Macron e i “liberal” diffidano dell'autocrazia e dei regimi sovranisti, ovvero del fantasma dell’Europa dei conservatori.Quella della Meloni appare la ricerca di una rivincita sulla storia del Novecento. In realtà, l’Occidente vive una transizione verso l’ignoto.

Guido Bodrato

Nell’autunno del 2002, se ricordo bene, ho commentato un confronto sull’Europa, allora alle soglie dell’allargamento dei suoi confini ad Est, tra Letta e Caracciolo: il primo ottimista sull’avvenire dell’Europa di Maastricht e dell’Euro, il secondo dubbioso, se non critico e pessimista, sul futuro dell’Europa politica. Letta attendeva la vittoria del sogno federalista, del primato delle istituzioni europee – Commissione e Parlamento di Strasburgo – sul potere del Consiglio dei governi. Caracciolo temeva che, con l’allargamento dell’Unione ad Est, si sarebbero allentati i vincoli comunitari.

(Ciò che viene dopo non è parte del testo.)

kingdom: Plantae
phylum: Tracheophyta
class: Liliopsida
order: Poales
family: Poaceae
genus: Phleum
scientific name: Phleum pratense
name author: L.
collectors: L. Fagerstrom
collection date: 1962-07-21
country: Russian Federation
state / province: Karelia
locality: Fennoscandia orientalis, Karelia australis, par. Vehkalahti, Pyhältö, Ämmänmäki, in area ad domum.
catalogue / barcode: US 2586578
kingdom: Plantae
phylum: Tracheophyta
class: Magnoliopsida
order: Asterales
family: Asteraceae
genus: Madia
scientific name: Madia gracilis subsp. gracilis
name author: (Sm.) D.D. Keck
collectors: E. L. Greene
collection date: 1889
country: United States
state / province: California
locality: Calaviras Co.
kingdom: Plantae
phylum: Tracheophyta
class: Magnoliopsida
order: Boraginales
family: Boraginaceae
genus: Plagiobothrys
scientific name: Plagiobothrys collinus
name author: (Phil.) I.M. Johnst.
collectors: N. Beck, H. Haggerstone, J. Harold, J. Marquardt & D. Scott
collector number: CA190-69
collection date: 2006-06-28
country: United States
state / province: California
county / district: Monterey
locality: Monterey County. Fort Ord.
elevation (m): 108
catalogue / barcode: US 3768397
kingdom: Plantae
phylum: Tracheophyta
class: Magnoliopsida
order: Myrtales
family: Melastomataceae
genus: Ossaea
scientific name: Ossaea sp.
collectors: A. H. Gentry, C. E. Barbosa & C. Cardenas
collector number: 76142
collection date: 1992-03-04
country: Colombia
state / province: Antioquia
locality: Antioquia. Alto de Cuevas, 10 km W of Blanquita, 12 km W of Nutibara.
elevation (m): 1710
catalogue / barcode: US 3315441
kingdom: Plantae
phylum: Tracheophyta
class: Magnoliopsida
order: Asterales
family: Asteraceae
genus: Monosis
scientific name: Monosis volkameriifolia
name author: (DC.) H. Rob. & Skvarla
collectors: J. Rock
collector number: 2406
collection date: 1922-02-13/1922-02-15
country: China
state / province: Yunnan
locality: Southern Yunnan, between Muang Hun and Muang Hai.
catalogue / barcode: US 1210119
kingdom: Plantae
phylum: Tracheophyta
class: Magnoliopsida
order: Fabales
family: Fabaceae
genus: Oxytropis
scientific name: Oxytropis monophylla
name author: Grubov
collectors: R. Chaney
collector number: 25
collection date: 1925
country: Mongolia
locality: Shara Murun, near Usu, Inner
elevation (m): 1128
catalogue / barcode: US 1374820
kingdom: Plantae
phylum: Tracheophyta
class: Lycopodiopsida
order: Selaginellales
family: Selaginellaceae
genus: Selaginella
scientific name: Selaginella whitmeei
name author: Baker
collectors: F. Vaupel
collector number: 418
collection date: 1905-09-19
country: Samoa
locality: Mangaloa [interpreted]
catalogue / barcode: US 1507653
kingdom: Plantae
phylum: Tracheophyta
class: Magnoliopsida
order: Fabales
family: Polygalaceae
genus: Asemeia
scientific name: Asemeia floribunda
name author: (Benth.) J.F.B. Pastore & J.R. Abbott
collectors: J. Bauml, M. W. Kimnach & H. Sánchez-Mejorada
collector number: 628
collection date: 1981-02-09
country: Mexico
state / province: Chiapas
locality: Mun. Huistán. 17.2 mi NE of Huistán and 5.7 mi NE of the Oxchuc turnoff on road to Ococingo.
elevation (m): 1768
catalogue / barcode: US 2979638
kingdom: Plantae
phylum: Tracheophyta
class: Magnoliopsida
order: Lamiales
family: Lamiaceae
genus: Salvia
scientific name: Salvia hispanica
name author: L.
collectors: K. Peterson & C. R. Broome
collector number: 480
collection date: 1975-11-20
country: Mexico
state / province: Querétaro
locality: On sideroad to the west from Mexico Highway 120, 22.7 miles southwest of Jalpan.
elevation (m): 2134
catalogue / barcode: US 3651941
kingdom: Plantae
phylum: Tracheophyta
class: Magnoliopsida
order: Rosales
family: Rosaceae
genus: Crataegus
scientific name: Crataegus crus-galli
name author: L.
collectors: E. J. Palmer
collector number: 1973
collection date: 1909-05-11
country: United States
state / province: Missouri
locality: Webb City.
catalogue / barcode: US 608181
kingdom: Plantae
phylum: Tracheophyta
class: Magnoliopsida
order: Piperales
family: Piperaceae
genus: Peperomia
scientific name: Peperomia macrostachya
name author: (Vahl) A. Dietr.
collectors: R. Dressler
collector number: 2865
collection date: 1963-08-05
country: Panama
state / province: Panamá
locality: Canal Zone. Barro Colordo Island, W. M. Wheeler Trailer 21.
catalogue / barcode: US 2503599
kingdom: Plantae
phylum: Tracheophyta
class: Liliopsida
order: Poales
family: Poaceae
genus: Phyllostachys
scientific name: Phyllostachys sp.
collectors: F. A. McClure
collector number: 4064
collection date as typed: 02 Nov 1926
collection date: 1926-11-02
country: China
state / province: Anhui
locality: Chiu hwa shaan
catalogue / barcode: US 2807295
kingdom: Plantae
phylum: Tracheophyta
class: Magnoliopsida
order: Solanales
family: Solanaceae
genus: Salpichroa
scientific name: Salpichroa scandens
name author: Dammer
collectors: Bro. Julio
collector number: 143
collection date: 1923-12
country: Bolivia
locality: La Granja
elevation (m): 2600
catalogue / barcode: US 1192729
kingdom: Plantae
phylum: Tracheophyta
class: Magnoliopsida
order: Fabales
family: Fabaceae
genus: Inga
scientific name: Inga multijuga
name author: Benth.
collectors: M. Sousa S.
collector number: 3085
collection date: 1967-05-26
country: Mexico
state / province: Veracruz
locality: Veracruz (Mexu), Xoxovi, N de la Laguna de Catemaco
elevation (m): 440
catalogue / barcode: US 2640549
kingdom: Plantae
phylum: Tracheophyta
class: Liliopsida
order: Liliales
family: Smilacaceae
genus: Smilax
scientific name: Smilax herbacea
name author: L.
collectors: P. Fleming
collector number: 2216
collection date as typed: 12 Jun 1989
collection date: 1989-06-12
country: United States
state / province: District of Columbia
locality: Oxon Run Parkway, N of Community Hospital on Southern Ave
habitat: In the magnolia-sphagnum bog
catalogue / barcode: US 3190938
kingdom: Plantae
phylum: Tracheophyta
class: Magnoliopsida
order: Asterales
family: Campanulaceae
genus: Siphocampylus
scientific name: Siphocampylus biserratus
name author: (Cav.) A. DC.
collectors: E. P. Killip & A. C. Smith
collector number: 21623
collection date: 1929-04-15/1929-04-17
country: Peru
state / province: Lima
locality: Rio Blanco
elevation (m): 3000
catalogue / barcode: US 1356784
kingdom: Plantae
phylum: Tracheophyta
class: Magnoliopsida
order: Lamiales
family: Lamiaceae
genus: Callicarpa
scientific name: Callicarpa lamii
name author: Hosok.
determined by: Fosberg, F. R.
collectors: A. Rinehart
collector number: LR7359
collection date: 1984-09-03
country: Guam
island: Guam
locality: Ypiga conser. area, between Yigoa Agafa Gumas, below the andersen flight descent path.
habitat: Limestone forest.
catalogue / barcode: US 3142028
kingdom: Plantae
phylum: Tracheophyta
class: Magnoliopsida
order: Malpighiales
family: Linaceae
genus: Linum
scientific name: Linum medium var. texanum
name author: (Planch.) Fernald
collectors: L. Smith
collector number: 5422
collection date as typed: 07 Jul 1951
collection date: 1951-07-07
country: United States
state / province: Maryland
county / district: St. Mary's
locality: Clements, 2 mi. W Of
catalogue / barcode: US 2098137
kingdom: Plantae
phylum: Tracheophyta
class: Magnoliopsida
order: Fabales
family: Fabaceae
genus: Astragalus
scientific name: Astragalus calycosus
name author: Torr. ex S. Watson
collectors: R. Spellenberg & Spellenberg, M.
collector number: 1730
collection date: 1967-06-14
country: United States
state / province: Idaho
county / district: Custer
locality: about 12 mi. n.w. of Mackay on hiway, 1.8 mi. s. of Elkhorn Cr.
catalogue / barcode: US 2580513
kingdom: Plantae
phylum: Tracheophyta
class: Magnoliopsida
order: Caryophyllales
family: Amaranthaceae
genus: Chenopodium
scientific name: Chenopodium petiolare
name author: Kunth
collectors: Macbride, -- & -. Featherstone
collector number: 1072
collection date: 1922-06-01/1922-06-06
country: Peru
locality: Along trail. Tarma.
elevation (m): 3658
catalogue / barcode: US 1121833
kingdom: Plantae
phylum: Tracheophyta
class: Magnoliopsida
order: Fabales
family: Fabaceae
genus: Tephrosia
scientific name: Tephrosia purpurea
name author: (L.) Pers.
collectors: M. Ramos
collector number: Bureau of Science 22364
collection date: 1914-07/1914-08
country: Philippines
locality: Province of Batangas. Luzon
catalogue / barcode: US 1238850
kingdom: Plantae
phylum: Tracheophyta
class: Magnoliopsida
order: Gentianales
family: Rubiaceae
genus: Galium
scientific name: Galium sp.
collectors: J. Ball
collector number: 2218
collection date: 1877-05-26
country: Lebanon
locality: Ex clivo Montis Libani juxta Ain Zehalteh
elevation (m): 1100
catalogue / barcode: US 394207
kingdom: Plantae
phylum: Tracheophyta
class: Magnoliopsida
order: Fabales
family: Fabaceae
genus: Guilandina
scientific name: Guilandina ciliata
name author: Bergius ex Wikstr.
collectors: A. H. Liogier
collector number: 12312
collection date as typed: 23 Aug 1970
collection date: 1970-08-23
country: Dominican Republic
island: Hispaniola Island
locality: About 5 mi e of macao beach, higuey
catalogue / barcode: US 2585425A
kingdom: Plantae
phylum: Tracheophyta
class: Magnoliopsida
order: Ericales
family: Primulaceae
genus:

Sono passati più di vent’anni. Il Parlamento di Strasburgo continua ad applaudire tutto ciò che evoca il sogno federalista; ma Letta – in ritorno a Parigi dopo il tramonto dell’avventura del Pd – sa che questo Parlamento europeo, e ciò che sopravvive alle tradizionali famiglie della Comunità dei padri fondatori, dovranno ormai lavorare per la costruzione di una Confederazione, cioè di una Europa che resista alle tentazioni sovraniste, e al fatto che l’Europa di Zalenscky è ormai un’area politica con confini sempre più incerti e con pilastri (economici e politici) sempre più affidati ad alcuni paesi (Germania e Francia). Questidebbono competere con l’egemonia economica e politica degli Stati Uniti, i quali a loro volta sono impegnati in una sfida senza regole con imperi continentali (Russia e Cina) che stanno vivendo una transizione da un secolo ad unaltro secolo. Niente dura sempre.

E Caracciolo quest’oggi [ieri per chi legge, ndr] si pone su “La Stampa” domande – non solo di politica internazionale – ancora senza risposte. Che però, se posso azzardare una riflessione, mettono a confronto la strategia di Macron, comunque post-gollista, con quella di Giorgia Meloni, che pensa invece ad un rilancio in Europa del modello gollista, di un regime autoritario su cui costruire “l’Europa dei conservatori”dopo quella del compromesso social-popolare (riformista) che ha retto per quasi settant’anni, ma ora è messo in discussione proprio dall’allargamento, vale a dire dal suo apparente successo.  

Questa sarebbe la causa “politica” del contrasto tra Meloni e Macron, secondo i Fratelli d’Italia. Il conflitto contro Putin per Macron sarebbe in qualche modo una battaglia per la libertà degli europei, contro un’autocrazia orientale, illiberale; quella che la Meloni sostiene (dall’alto delle autorevoli spalle di Biden?) appare invece la ricerca di una rivincita sulla storia del Novecento, in un conflitto tra armate che si era imposto come guerra di civiltà tra opposti regimi nell’inverno del ‘45…con la battaglia di Leningrado.

Una provocazione? Eppure, Macron e i “liberal” diffidano dell’autocrazia e dei regimi sovranisti, ovvero del fantasma dell’Europa dei conservatori. Perché? Anche dallo scioglimento di nodi dimenticati, dal modo di ripensarli, può dipendere il futuro dell’Europa.

Di questo, a porte chiuse, Parigi e Berlino sembrano discutere; mentre anche l’America liberal sta ridiscutendo le debolezze della sua radice democratica, per archiviare e dimenticare l’incubo Trump e fare rivivere i principi di una rivoluzione liberale che la globalizzazione dell’economia e una rivoluzione post-industriale stanno mettendo alla prova, poiché con la competitività dei diversi sistemi economici crescono anche le diseguaglianze sociali e crescono i contrasti. Viviamo un tempo che rinnova  anche in Europa il confronto tra sistemi politici, tra modelli di società. Anche a questa transizione verso l’ignoto, dovremmo pensare poiché tutto si tiene, soprattutto in democrazia, dove contano il consenso e la trasparenza.